Un autre exemple de galaxie spirale barrée, NGC 1073, qui ressemble beaucoup à la Voie lactée et photographiée ici par le télescope spatial Hubble. (NASA & ESA)
À leur tour, les structures telles que les barres ou les galaxies voisines peuvent exercer leur influence sur la propagation des objets dans une galaxie, produisant de vastes ondulations qui apparaissent comme des spirales lorsque la galaxie tourne.
Comme on peut l’imaginer, la formation d’une galaxie devrait nécessiter des forces soutenues agissant sur de longues périodes. Pourtant, la découverte de ceers-2112 pourrait nous amener à reconsidérer ce qui est nécessaire pour transformer une tache nébuleuse en un majestueux tourbillon.
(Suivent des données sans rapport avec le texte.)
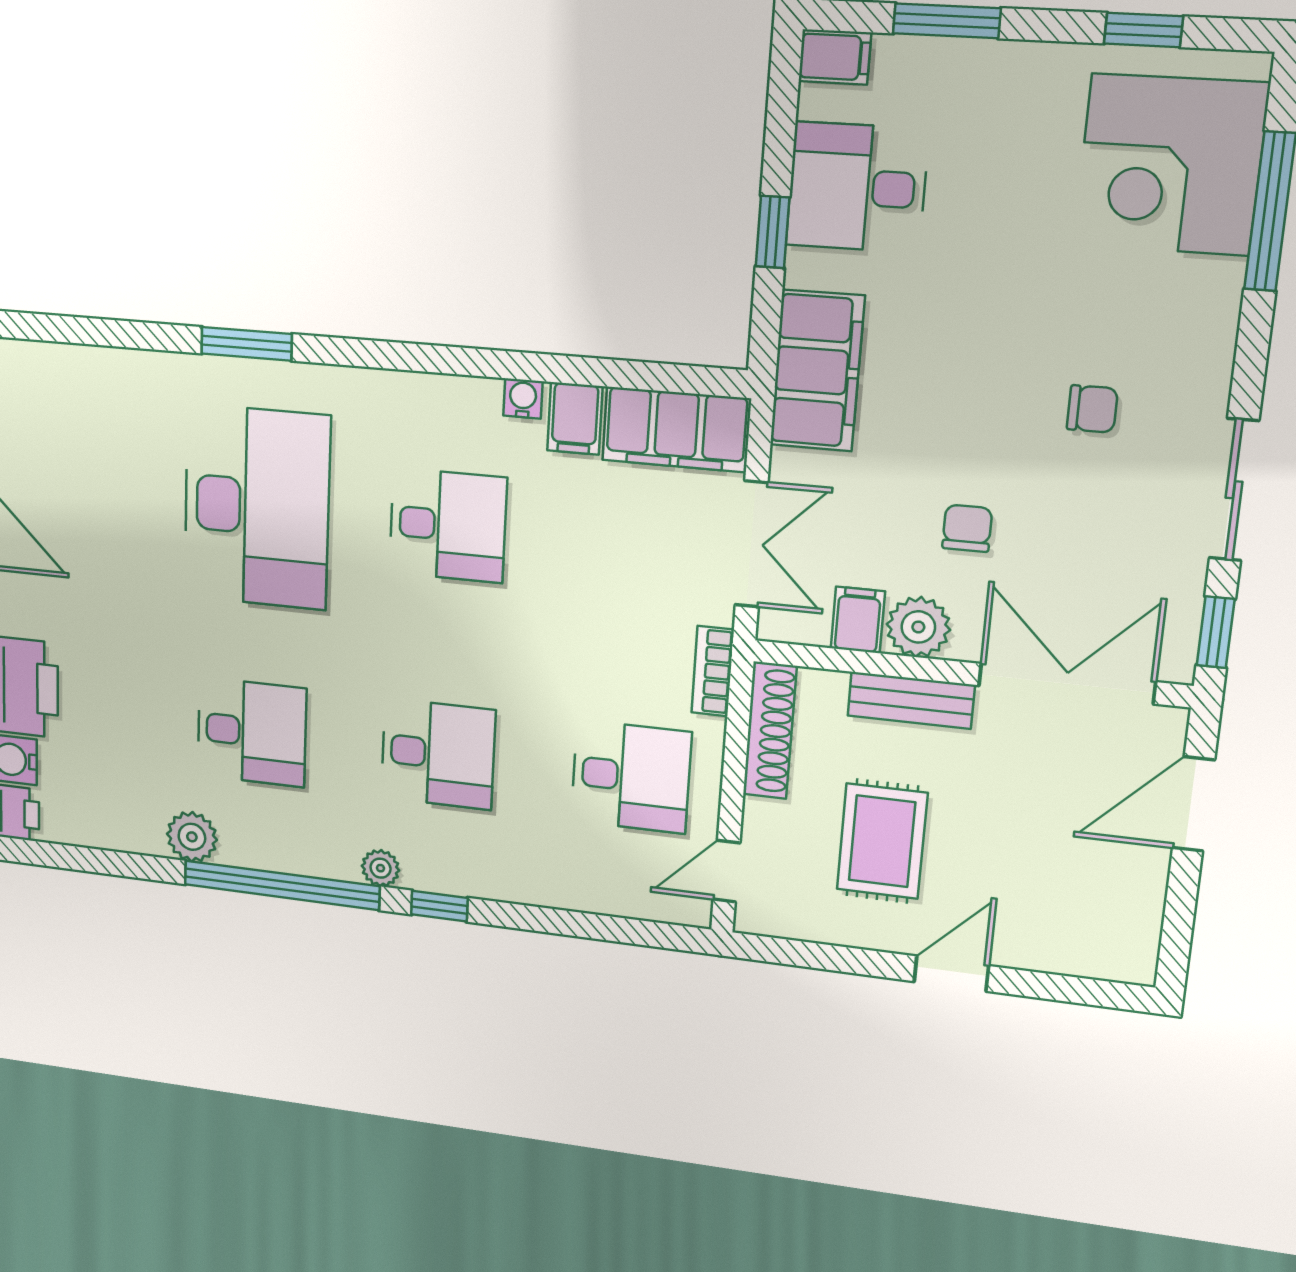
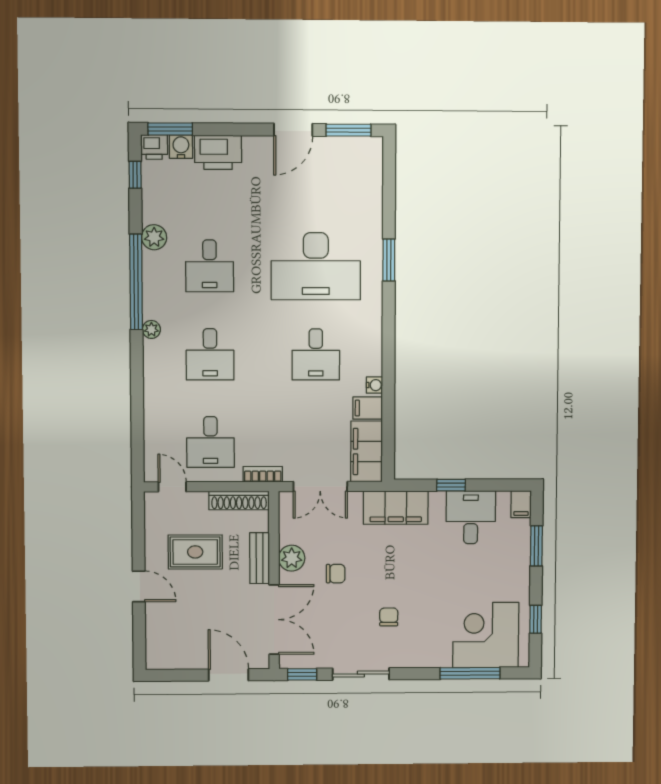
chair: (1092, 409) -> (389, 617), turned 180
filing cabinet: (858, 620) -> (292, 533), removed
window: (439, 906) -> (135, 175), moved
Toujours selon de la Vega :
Autrefois, lorsque l’Univers était très jeune, les galaxies étaient instables et chaotiques. On pensait que les barres ne pouvaient pas se former ou durer longtemps dans les galaxies de l’Univers primitif.
Cette découverte s’ajoute à toute une série de découvertes récentes et inattendues concernant les conditions de l’Univers primitif, des galaxies trop brillantes ou des trous noirs précoces qui se développent trop rapidement. Au fur et à mesure que le JWST continue à fournir des images stupéfiantes du cosmos à ses débuts, nous apprendrons sans doute non seulement comment des galaxies comme ceers-2112 ont vu le jour, mais aussi comment notre propre galaxie est devenue aussi étonnante qu’elle l’est aujourd’hui.
En janvier de cette année (2023), le JWST repérait déjà, à 11 milliards d’années-lumière, des galaxies spirales barrées trop avancées dans leur évolution.
L’étude publiée dans Nature : A Milky Way-like barred spiral galaxy at a redshift of 3 et annoncée sur le site de l’Université de Californie à Riverside : Milky Way-like galaxy found in the early universe.